David Sucher wrote: So I guess I am confused as to what Nussbaum is doing with that particular statement i.e. she seems to be creating a non-issue.
My suspicion when someone very smart – and especially someone very analytically gifted – sets up and knocks down straw men is that there is an underlying agenda which can only be advanced by rhetoric because no argument for it would hold water.
The more I think about it, the more I think the agenda is something along these lines: Bracketing out comprehensive conceptions of the good, metaphysical positions, and all that stuff is essential to the project of political liberalism. The bracketing out of many ideas people attach great personal importance to is essential not only to the theory of how a just political system can be achieved, but it is also practically necessary if any sort of political consensus is to be even remotely achievable.
But there’s a problem: A large subset of the religious are deeply offended by even being told that they need to set aside their (unwarranted) assumptions even if it’s only for the sake of policy argument and political compromise.
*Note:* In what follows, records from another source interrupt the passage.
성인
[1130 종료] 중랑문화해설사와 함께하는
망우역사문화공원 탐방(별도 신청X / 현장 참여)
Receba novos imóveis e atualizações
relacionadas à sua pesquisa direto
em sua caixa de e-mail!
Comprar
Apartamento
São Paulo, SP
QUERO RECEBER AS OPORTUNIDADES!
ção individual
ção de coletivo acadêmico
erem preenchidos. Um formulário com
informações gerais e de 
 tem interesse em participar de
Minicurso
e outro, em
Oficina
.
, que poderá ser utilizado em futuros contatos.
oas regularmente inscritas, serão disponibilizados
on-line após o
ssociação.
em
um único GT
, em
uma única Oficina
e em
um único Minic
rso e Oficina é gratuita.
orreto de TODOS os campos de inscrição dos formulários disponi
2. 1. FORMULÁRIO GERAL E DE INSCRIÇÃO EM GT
It is part and parcel of deeply held religious convictions for believers to insist that everyone else ought to take their beliefs to be very extra super serious and important and weighty, even those who (tragically, sinfully) do not share those beliefs in the slightest. That this is an absurd and indefensible position on the face of it never occurs to them, of course, and it would only offend them more to point it out.
So what’s a good political liberal to do? Since so many believers get pissy* about even the idea of bracketing their unwarranted assumptions – excuse me, deeply held religious convictions – from political policy-making debate, they must be lured to the table of compromise somehow. I begin to think that Nussbaum’s ludicrous over-protectionism for religious ideas is that lure: “If you just agree to keep your religious convictions off the table for the purposes of forging civil compromise, we promise not to even mention (in any context at all, ever) that those convictions are completely unwarranted and in many cases completely absurd.”
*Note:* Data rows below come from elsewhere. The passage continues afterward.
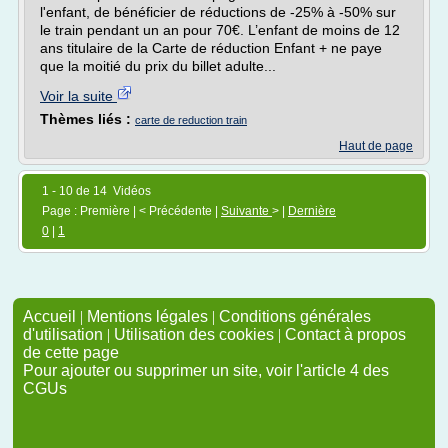
l'enfant, de bénéficier de réductions de -25% à -50% sur
le train pendant un an pour 70€. L’enfant de moins de 12
ans titulaire de la Carte de réduction Enfant + ne paye
que la moitié du prix du billet adulte...
Voir la suite
Thèmes liés :
carte de reduction train
Haut de page
1 - 10 de 14 Vidéos
Page : Première | < Précédente |
Suivante
> |
Dernière
0
|
1
Accueil
|
Mentions légales
|
Conditions générales
d'utilisation
|
Utilisation des cookies
|
Contact à propos
de cette page
Pour ajouter ou supprimer un site, voir l'article 4 des
CGUs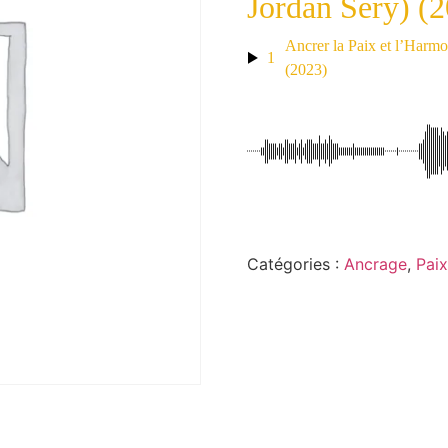
Jordan Sery) (
Ancrer la Paix et l’Harmo
1
(2023)
Catégories :
Ancrage
,
Paix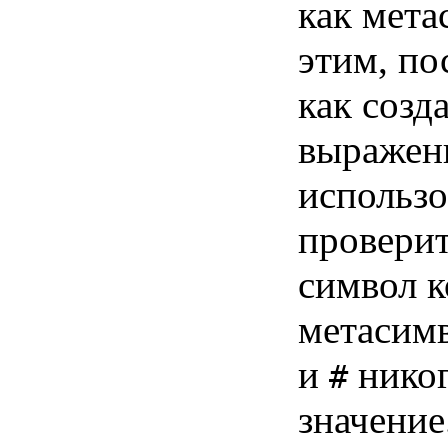
как мета
этим, по
как созд
выражен
использо
проверит
символ к
метасим
и
никог
#
значение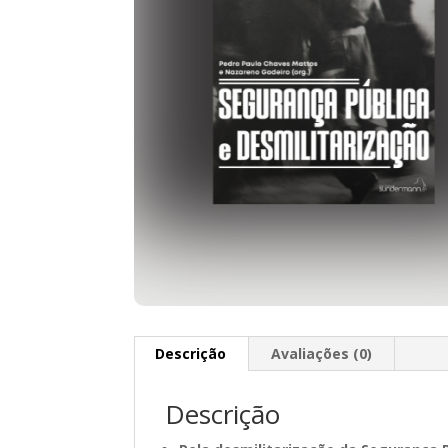
Descrição
Avaliações (0)
Descrição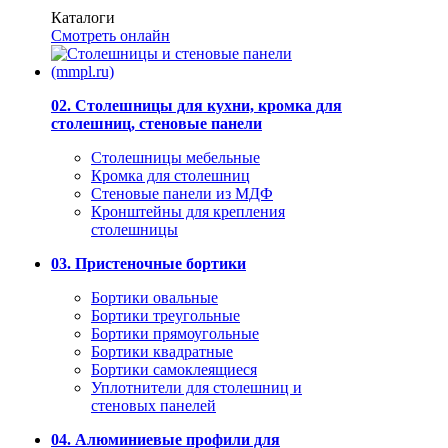
Каталоги
Смотреть онлайн
02. Столешницы для кухни, кромка для
столешниц, стеновые панели
Столешницы мебельные
Кромка для столешниц
Стеновые панели из МДФ
Кронштейны для крепления
столешницы
03. Пристеночные бортики
Бортики овальные
Бортики треугольные
Бортики прямоугольные
Бортики квадратные
Бортики самоклеящиеся
Уплотнители для столешниц и
стеновых панелей
04. Алюминиевые профили для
Or something to that effect. I’m just starting to see this as a possibility, so forgive my clumsiness in articulating it.
*For an example of that pissy-ness, look at the frothing rants about “pushing God from the public square” that come up whenever anyone tries to enforce the Constitutionally mandated separation of church and state in the U.S. by suggesting that maybe government authorities shouldn’t endorse and advance religion. Those rants don’t just come from extreme right wingnuts: And even when they aren’t ranting themselves, religious/political moderates often rally around the ranters on these issues.
I think of it as Stephen Carter syndrome. I think his book was (and is) tragically influential and caused a lot of gullible liberals to feel very guilty. I think his book played a large part in this whole avalanching trend of Desperately Appeasing Religion.
However offensive I may find it, I am not completely sure that this approach is fundamentally flawed. Or at least, it is not obviously flawed given the premises of political liberalism (about which I do have serious doubts).
That is, IF one accepts that political compromise of a certain character is necessary, AND one accepts that compromise is impossible without the participation without at least some large subset of those people who are potentially reasonable (albeit not rational) – but their reasonableness is contingent on their being treated with kid gloves, THEN then maybe it is justified to advocate treating the not-quite-but-almost-reasonable with kid gloves so they will behave reasonably enough for compromise to occur.
But that’s an awful lot of effing IFs for my taste.